┌─ INPUT

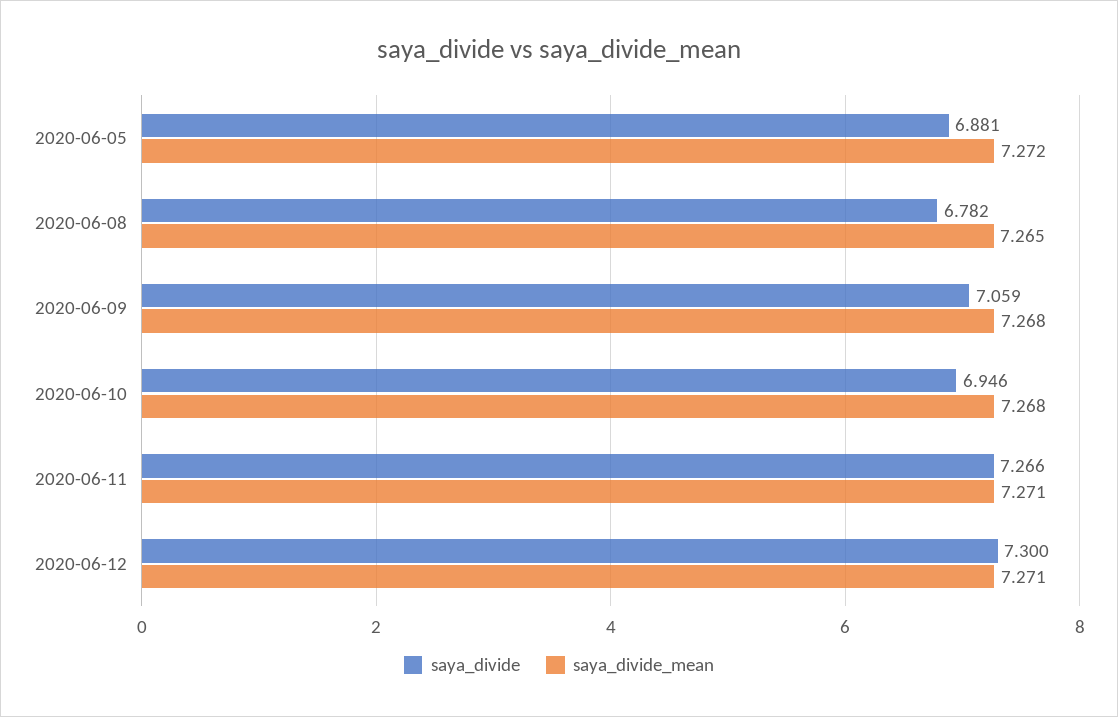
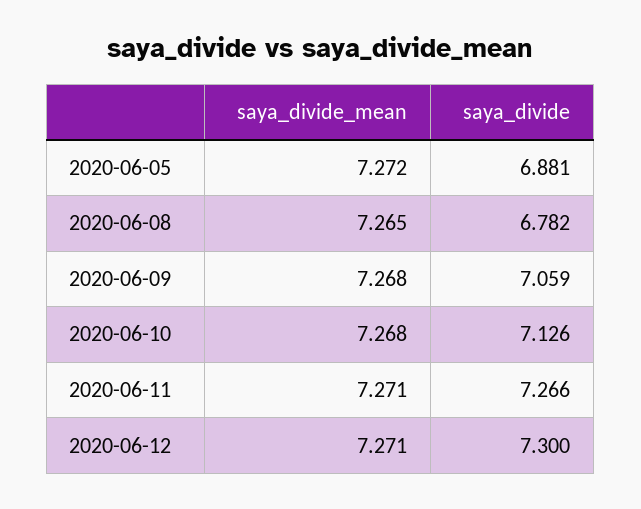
saya_divide, 2020-06-10: 6.946 -> 7.126

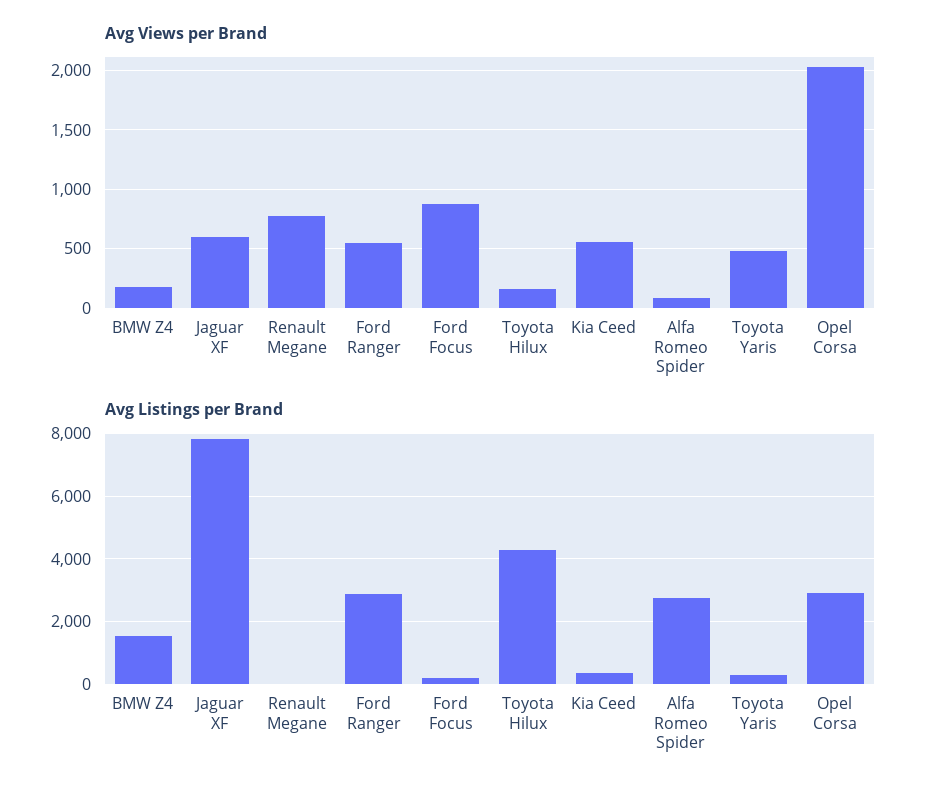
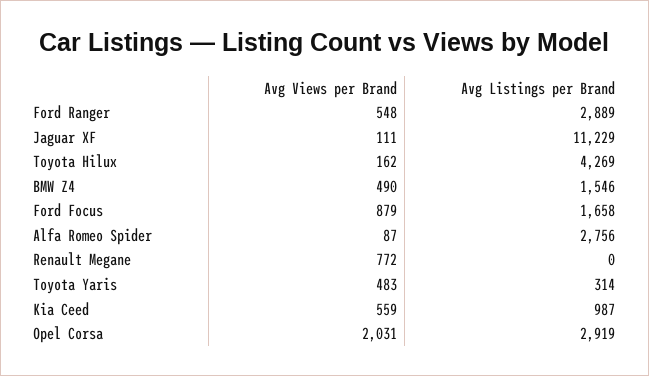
Avg Views per Brand, BMW Z4: 200 -> 490
Avg Views per Brand, Jaguar XF: 600 -> 111
Avg Listings per Brand, Jaguar XF: 7800 -> 11229
Avg Listings per Brand, Ford Focus: 200 -> 1658
Avg Listings per Brand, Kia Ceed: 400 -> 987

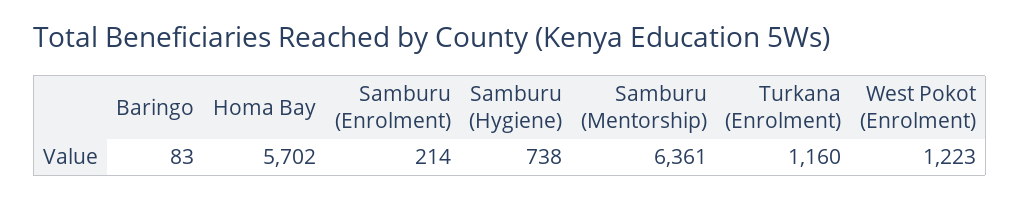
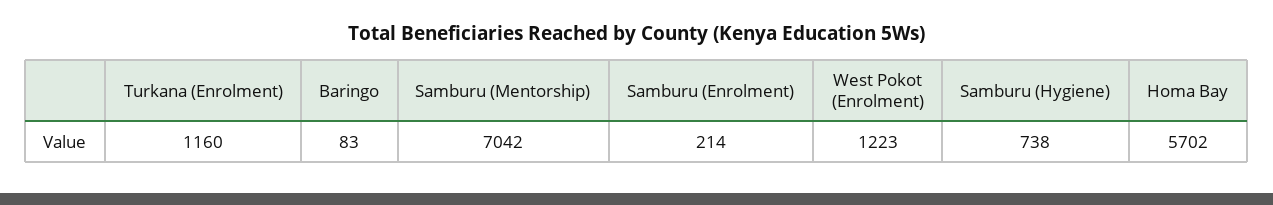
Samburu (Mentorship): 6361 -> 7042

└─

PROBLEM STATEMENT
If a line in the entries holds the string "Jaguar", copy it.

RESULT
Avg Views per Brand, Jaguar XF: 600 -> 111
Avg Listings per Brand, Jaguar XF: 7800 -> 11229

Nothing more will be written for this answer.